In total, the CMHC handed out $75 million in bonuses since the beginning of 2020, as the country battled a housing affordability crisis and first-time home buyers struggled to break into the marketplace.
The average bonus paid to CMHC employees in 2022 was $11,700.
Internal CMHC records obtained by the CTF reveal more than 90 per cent of the federal Crown corporation’s staff have taken home an annual bonus in recent years.
The CMHC is “driven by one goal: housing affordability for all,” according to its website.
Polling from Ipsos and Global News shows 63 per cent of Canadians who don’t own a home have “given up” on ever owning one. Nearly 70 per cent of respondents said home ownership in Canada is “only for the rich.”
Last fall, the Royal Bank of Canada reported that “buying a home has never been so unaffordable.”
The average home price increased by 2.4 per cent in 2022, according to the Canadian Real Estate Association. This followed a 21 per cent increase in 2021 and a 13 per cent increase in 2020.
“In the real world, when you fail at your job you might get the boot, not a big bonus,” Terrazzano said. “Canadians need more homes, not more highly paid government executives and bureaucrats taking big bonuses.”
The average compensation for the CMHC nine executive committee members in 2022 was $697,667, according to its 2022 annual report – a $23,556 increase over 2021.
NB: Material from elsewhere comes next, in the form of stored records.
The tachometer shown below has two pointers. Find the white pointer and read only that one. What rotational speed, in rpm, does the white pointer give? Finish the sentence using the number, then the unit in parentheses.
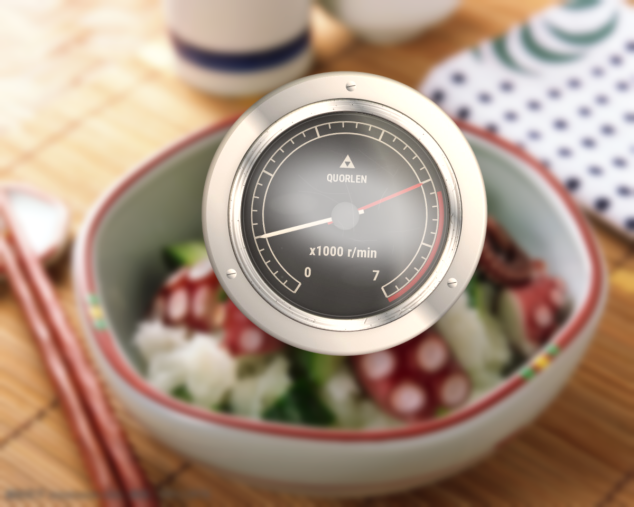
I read 1000 (rpm)
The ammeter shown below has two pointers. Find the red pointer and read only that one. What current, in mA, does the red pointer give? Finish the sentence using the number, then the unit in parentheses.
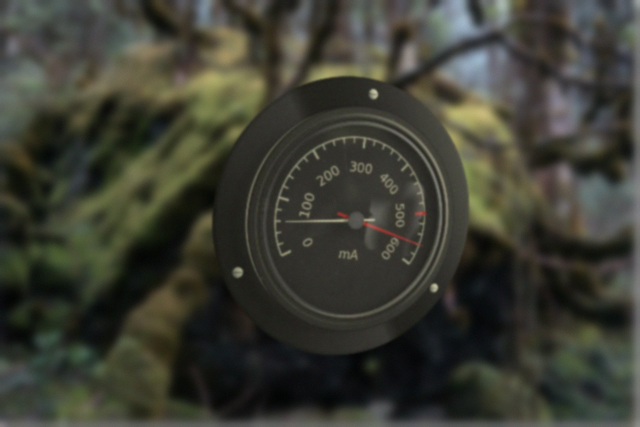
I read 560 (mA)
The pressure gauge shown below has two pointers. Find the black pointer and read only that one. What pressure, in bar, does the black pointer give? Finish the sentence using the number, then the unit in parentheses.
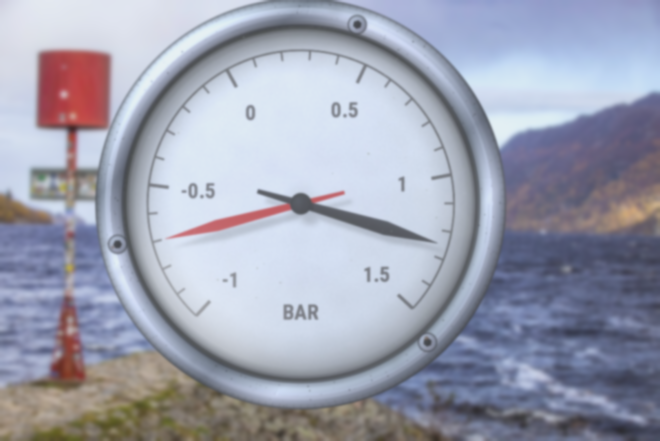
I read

The total annual compensation paid to the CMHC’s executives increased $721,000 in the last five years, according to data provided in its annual reports.
Year |
Executive compensation |
Number of executives |
Average compensation |
2022 |
$6,279,000 |
9 |
$697,667 |
2021 |
$6,067,000 |
9 |
$674,111 |
2020 |
$5,450,000 |
11 |
$495,455 |
2019 |
$5,217,000 |
10 |
$521,700 |
2018 |
$5,558,000 |
9 |
$617,556 |
There are now 931 CMHC staffers that receive more than $100,000 in annual salary, according to documents obtained by the CTF through a separate access-to-information request.
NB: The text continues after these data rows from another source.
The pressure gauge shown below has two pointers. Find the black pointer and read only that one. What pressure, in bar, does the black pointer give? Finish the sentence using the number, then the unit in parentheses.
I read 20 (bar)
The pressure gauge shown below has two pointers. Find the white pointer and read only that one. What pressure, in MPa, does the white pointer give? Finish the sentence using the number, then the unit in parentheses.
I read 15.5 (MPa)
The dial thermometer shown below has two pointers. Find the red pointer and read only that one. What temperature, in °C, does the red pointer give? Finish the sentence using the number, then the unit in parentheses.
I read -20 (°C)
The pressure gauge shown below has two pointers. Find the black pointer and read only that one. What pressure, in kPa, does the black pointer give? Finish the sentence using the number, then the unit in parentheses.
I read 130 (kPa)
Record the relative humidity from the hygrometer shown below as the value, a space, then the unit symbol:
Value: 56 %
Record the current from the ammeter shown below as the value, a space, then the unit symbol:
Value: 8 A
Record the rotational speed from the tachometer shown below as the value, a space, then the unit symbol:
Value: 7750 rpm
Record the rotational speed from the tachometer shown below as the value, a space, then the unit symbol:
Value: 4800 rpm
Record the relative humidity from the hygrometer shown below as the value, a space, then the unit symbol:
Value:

In the past five years, the number of CMHC staffers taking six-figure annual salaries has grown by 199 employees, or 27 per cent.
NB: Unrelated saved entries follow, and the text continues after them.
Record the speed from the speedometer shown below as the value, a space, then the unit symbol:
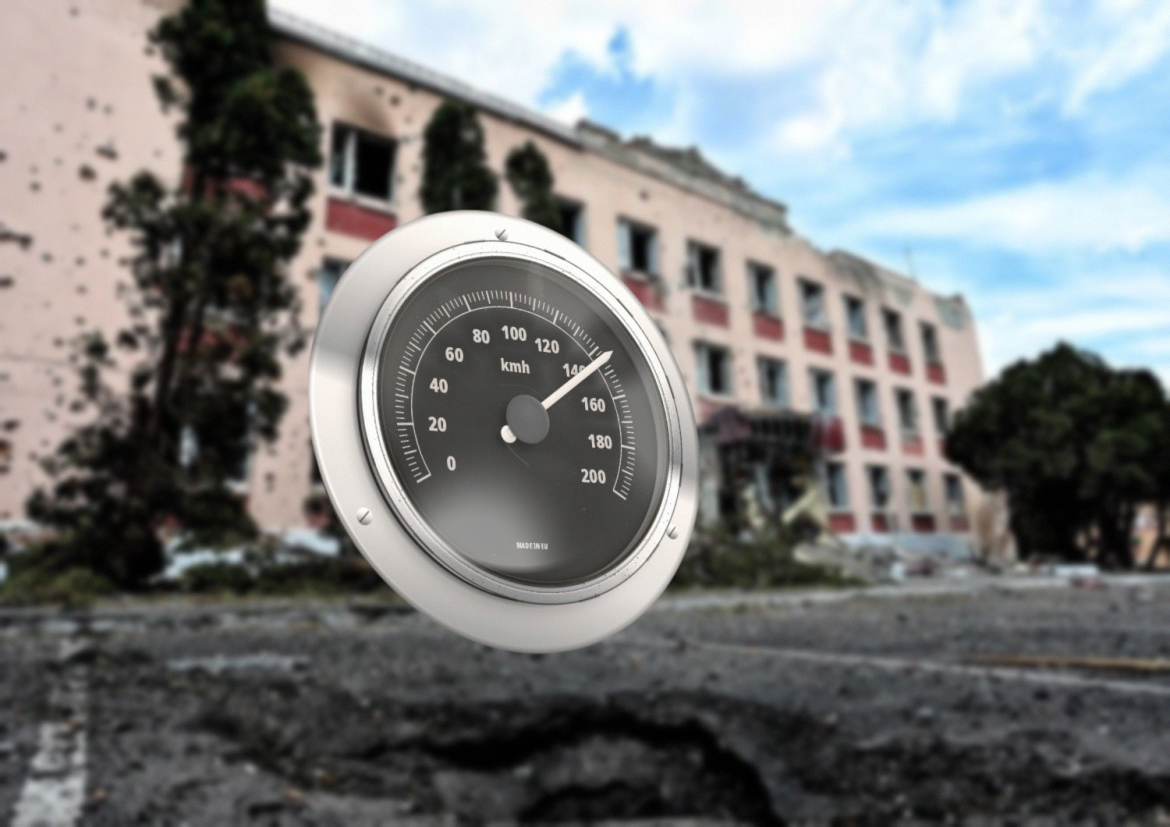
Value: 144 km/h
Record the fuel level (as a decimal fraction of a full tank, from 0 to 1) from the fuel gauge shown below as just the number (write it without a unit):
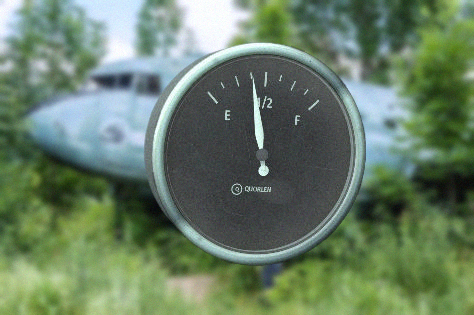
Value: 0.375
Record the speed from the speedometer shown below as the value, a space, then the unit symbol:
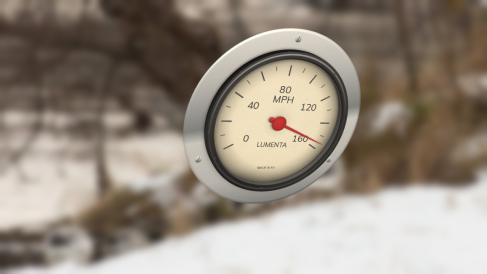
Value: 155 mph
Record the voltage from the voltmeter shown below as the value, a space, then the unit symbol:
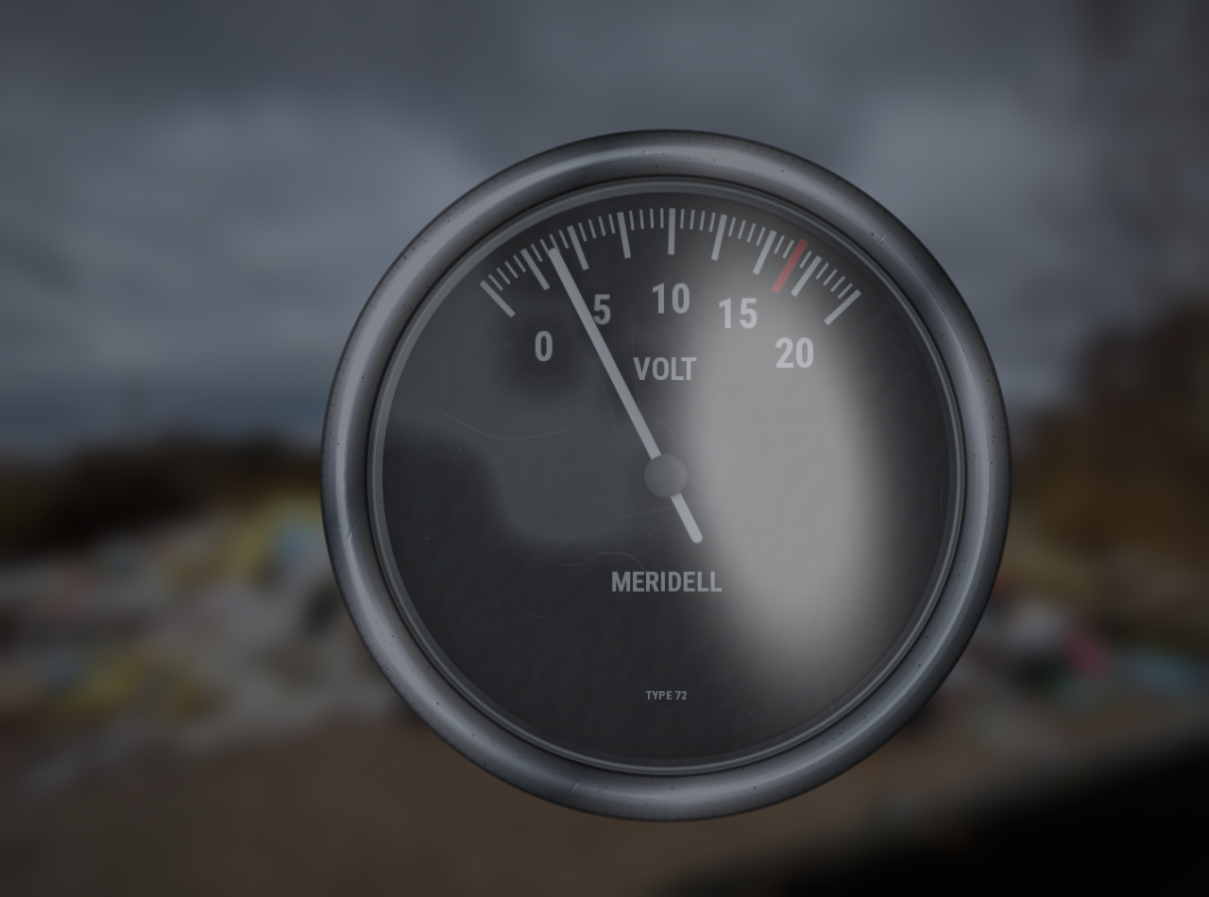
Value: 3.75 V
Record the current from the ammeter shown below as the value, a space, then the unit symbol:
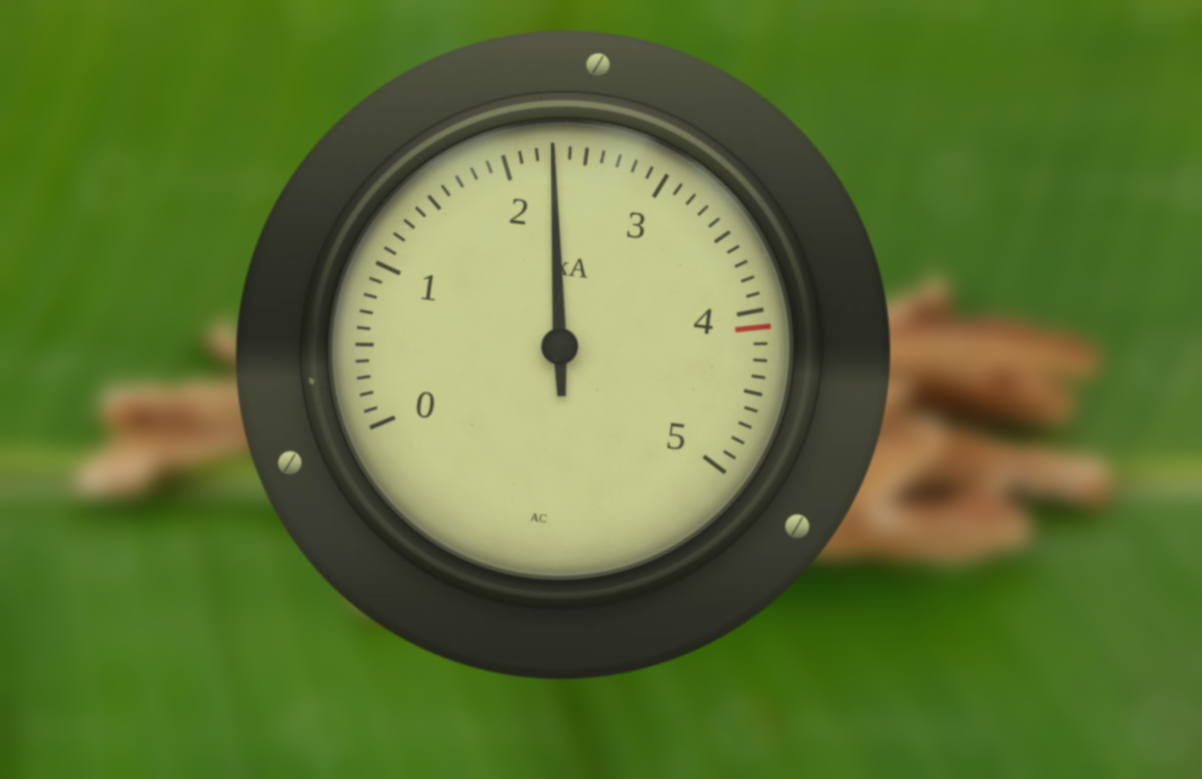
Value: 2.3 kA
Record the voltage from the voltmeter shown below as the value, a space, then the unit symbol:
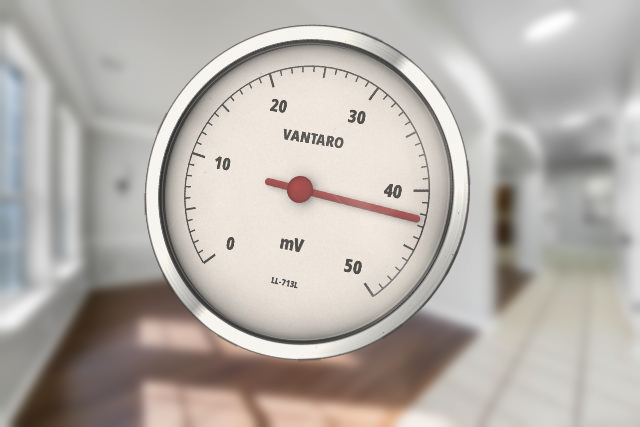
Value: 42.5 mV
In Budget 2023, the federal government said it plans to work with Crown corporations to “ensure they achieve comparable spending reductions, which would account for an estimated $1.3 billion over four years starting in 2024-25, and $450 million ongoing.”
“Finance Minister Chrystia Freeland should find savings by ending the bonuses at failing Crown corporations and taking some air out of CMHC’s ballooning C-suite,” Terrazzano said.